Abstract: Mangrove forests provide a suite of critical ecosystem services ranging from local to global scales. Soil conditions and associated micro-organisms play a fundamental role in maintaining these services, such as nutrient cycling, carbon sequestration, and plant growth-promoting properties. Despite its importance, the microbial abundance and function of mangrove soil have received little effort in current research. On the ecotone between the land and the sea, mangrove soils are subject to the high variability of geomorphological and ecological conditions that imply a strong distinction of ecological niches. These conditions can diversify the structure and function of the prevalent microbiome.
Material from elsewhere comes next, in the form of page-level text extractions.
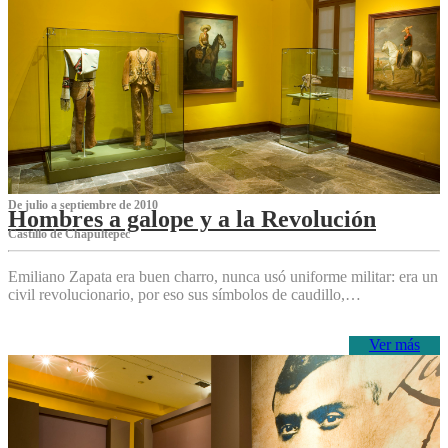
De julio a septiembre de 2010
Hombres a galope y a la Revolución
Castillo de Chapultepec
Emiliano Zapata era buen charro, nunca usó uniforme militar: era un
civil revolucionario, por eso sus símbolos de caudillo,…
Ver más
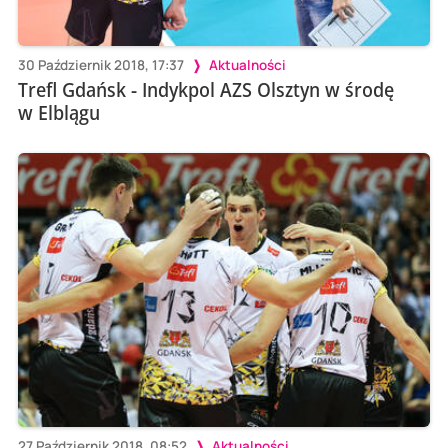
30 Październik 2018, 17:37
Aktualności
Trefl Gdańsk - Indykpol AZS Olsztyn w środę
w Elblągu
27 Październik 2018, 08:52
Aktualności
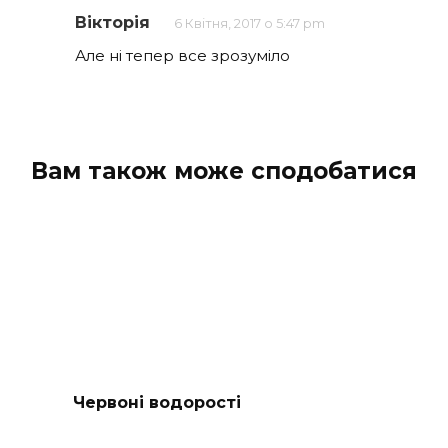
Вікторія
6 Квітня, 2017 о 5:47 pm
Але ні тепер все зрозуміло
Вам також може сподобатися
Червоні водорості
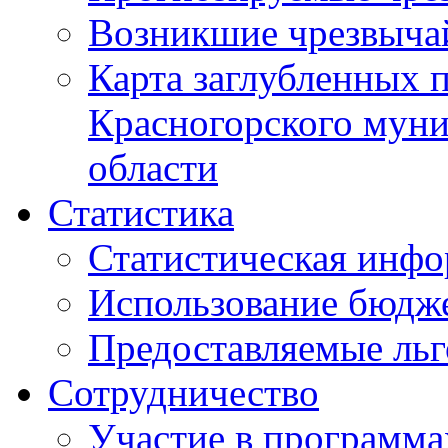
Возникшие чрезвыча
Карта заглубленных 
Красногорского муни
области
Статистика
Статистическая инф
Использование бюдж
Предоставляемые ль
Сотрудничество
Участие в программа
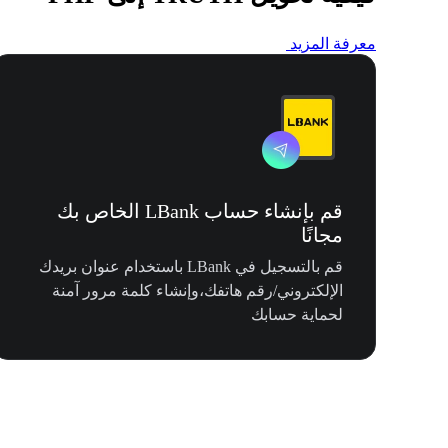
معرفة المزيد
قم بإنشاء حساب LBank الخاص بك
مجانًا
قم بالتسجيل في LBank باستخدام عنوان بريدك
الإلكتروني/رقم هاتفك،وإنشاء كلمة مرور آمنة
لحماية حسابك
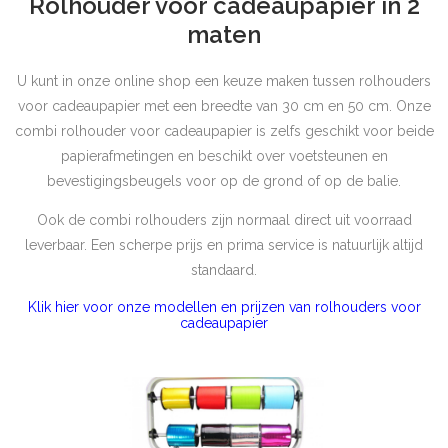
Rolhouder voor cadeaupapier in 2
maten
U kunt in onze online shop een keuze maken tussen rolhouders
voor cadeaupapier met een breedte van 30 cm en 50 cm. Onze
combi rolhouder voor cadeaupapier is zelfs geschikt voor beide
papierafmetingen en beschikt over voetsteunen en
bevestigingsbeugels voor op de grond of op de balie.
Ook de combi rolhouders zijn normaal direct uit voorraad
leverbaar. Een scherpe prijs en prima service is natuurlijk altijd
standaard.
Klik hier voor onze modellen en prijzen van rolhouders voor
cadeaupapier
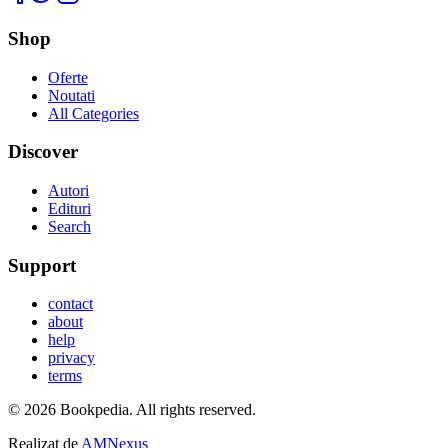
Shop
Oferte
Noutati
All Categories
Discover
Autori
Edituri
Search
Support
contact
about
help
privacy
terms
©
2026
Bookpedia
. All rights reserved.
Realizat de
AMNexus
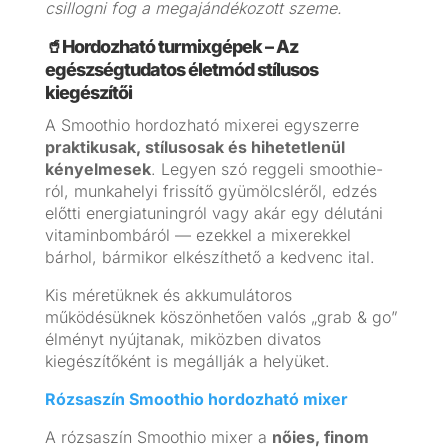
csillogni fog a megajándékozott szeme.
🥤Hordozható turmixgépek – Az
egészségtudatos életmód stílusos
kiegészítői
A Smoothio hordozható mixerei egyszerre
praktikusak, stílusosak és hihetetlenül
kényelmesek
. Legyen szó reggeli smoothie-
ról, munkahelyi frissítő gyümölcsléről, edzés
előtti energiatuningról vagy akár egy délutáni
vitaminbombáról — ezekkel a mixerekkel
bárhol, bármikor elkészíthető a kedvenc ital.
Kis méretüknek és akkumulátoros
működésüknek köszönhetően valós „grab & go”
élményt nyújtanak, miközben divatos
kiegészítőként is megállják a helyüket.
Rózsaszín Smoothio hordozható mixer
A rózsaszín Smoothio mixer a
nőies, finom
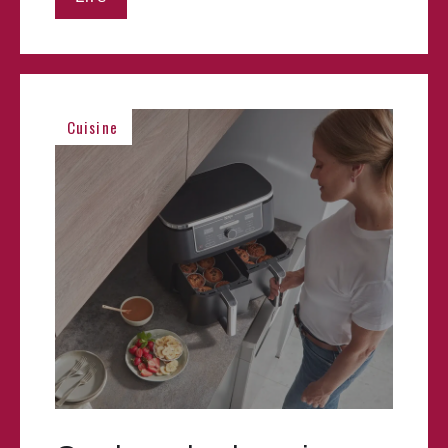
Cuisine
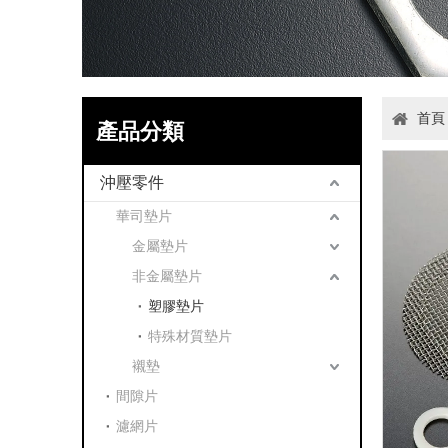
首頁
產品分類
沖壓零件
華司墊片
金屬墊片
非金屬墊片
塑膠墊片
特殊材質墊片
襯墊
間隙片
濾網片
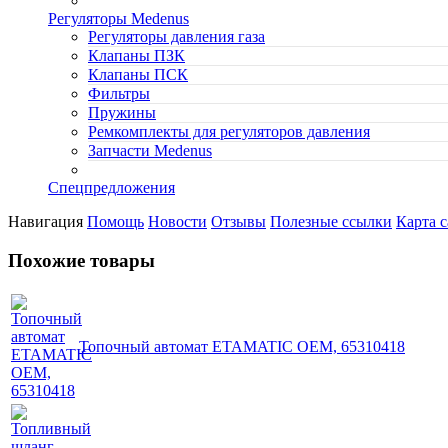
Регуляторы Medenus
Регуляторы давления газа
Клапаны ПЗК
Клапаны ПСК
Фильтры
Пружины
Ремкомплекты для регуляторов давления
Запчасти Medenus
Спецпредложения
Навигация
Помощь
Новости
Отзывы
Полезные ссылки
Карта с
Похожие товары
Топочный автомат ETAMATIC OEM, 65310418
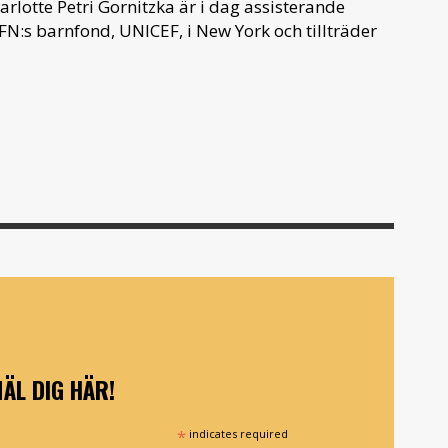
rlotte Petri Gornitzka är i dag assiste­rande
 FN:s barnfond, UNICEF, i New York och till­träder
ÄL DIG HÄR!
*
indicates required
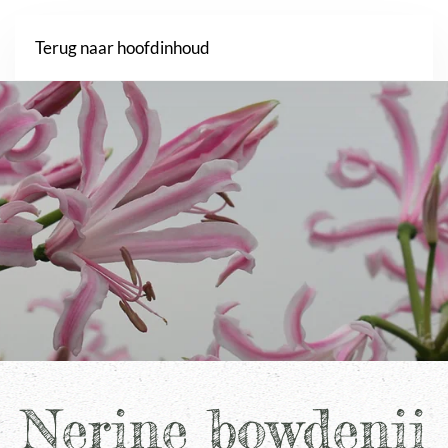
Webshop
Terug naar hoofdinhoud
Nerine bowdenii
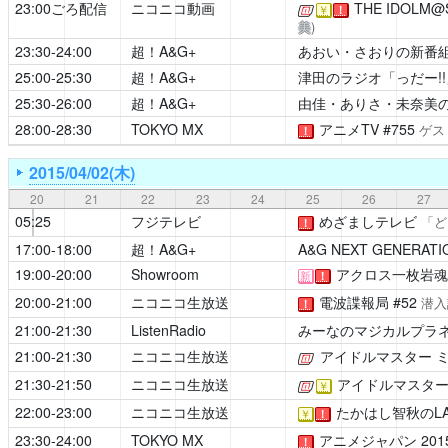
23:00ごろ配信
ニコニコ動画
THE IDOLM@S
[公式]
￥
！
美
)
23:30-24:00
超！A&G+
あおい・さおりの新番
25:00-25:30
超！A&G+
津田のラジオ「っだー!!
25:30-26:00
超！A&G+
由佳・ありさ・未奈美の
28:00-28:30
TOKYO MX
アニメTV
#755
ゲス
！
2015/04/02(木)
20
21
22
23
24
25
26
27
05:25
フジテレビ
めざましテレビ
「ど
！
17:00-18:00
超！A&G+
A&G NEXT GENERATIO
19:00-20:00
Showroom
アクロス一枚岩魂
新
！
20:00-21:00
ニコニコ生放送
電波諜報局
#52
潜入
！
21:00-21:30
ListenRadio
みーなのマジカルプラ
21:00-21:30
ニコニコ生放送
アイドルマスター 
[公式]
21:30-21:50
ニコニコ生放送
アイドルマスター
[公式]
￥
22:00-23:00
ニコニコ生放送
たかはし智秋のLAD
￥
！
23:30-24:00
TOKYO MX
アニメジャパン 20
！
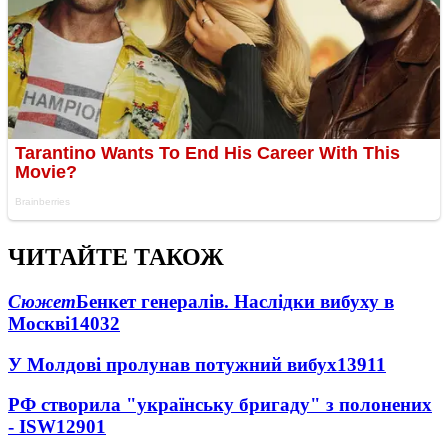
ЧИТАЙТЕ ТАКОЖ
Сюжет
Бенкет генералів. Наслідки вибуху в
Москві
14032
У Молдові пролунав потужний вибух
13911
РФ створила "українську бригаду" з полонених
- ISW
12901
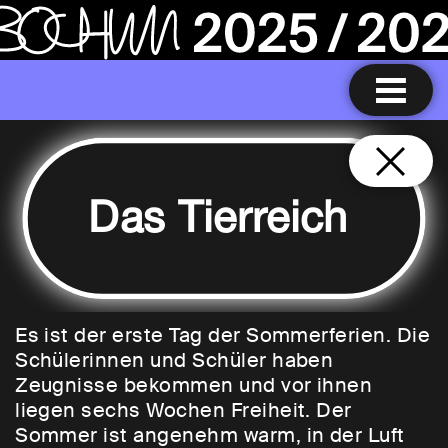
Das Tierreich
Es ist der erste Tag der Sommerferien. Die
Schülerinnen und Schüler haben
Zeugnisse bekommen und vor ihnen
liegen sechs Wochen Freiheit. Der
Sommer ist angenehm warm, in der Luft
To identify the structure of bacterial communities of mangrove soils, 16S rRNA gene sequencing techniques were applied on samples from arid Avicennia marina forests across different spatial scales: (i) at different depths of the soil profile (surface/subsurface); (ii) between two distinct zones within a given forest (seaward/landward); (iii) among forests with varying local hydrodynamic conditions (exposed/sheltered); and (iiii) among forests in different geographic regions (Saudi Arabia and  Australia). This study found that the bacterial soil community varied more within each forest than between forests in different countries. Notably, differences between countries became more apparent at the finest taxonomic resolution (ASVs). Bacterial communities from the landward zone of the mangrove forest are more conserved across countries than those from the dynamic seaward zone. Theoretically assigned functions showed high levels of sulfate respiration and chemoheterotrophy as major metabolic pathways. Differences across local factors in the functional traits reflect within forest variability.  The distinct microbial assemblages from the landward zone were associated with high salinity and phosphorus, and nitrogen and larger grain size were associated with the seaward samples. Understanding patterns of microbial communities in mangrove soils is important to predict changes and mitigate anthropogenic pressures on the ecosystem.

Bio: Timothy began his scientific journey in Bremen, Germany, where he completed his BSc with a thesis on the effect of turbidity on seagrass productivity and morphology in Hainan, China. After a short internship, he moved to KAUST to pursue a masters degree in marine science. He has been working under Prof. Burt Jones in the IOP lab. ​Timothy is interested in the biogeochemical fluxes of marine coastal ecosystems. Over the course of his masters, he has gained an increased curiosity for the community metabolism of microbial assemblages and their contributions to global and local system services. Timothy also loves frisbee, which is the best community group at KAUST and he plays it every Sunday and Wednesday with his friends.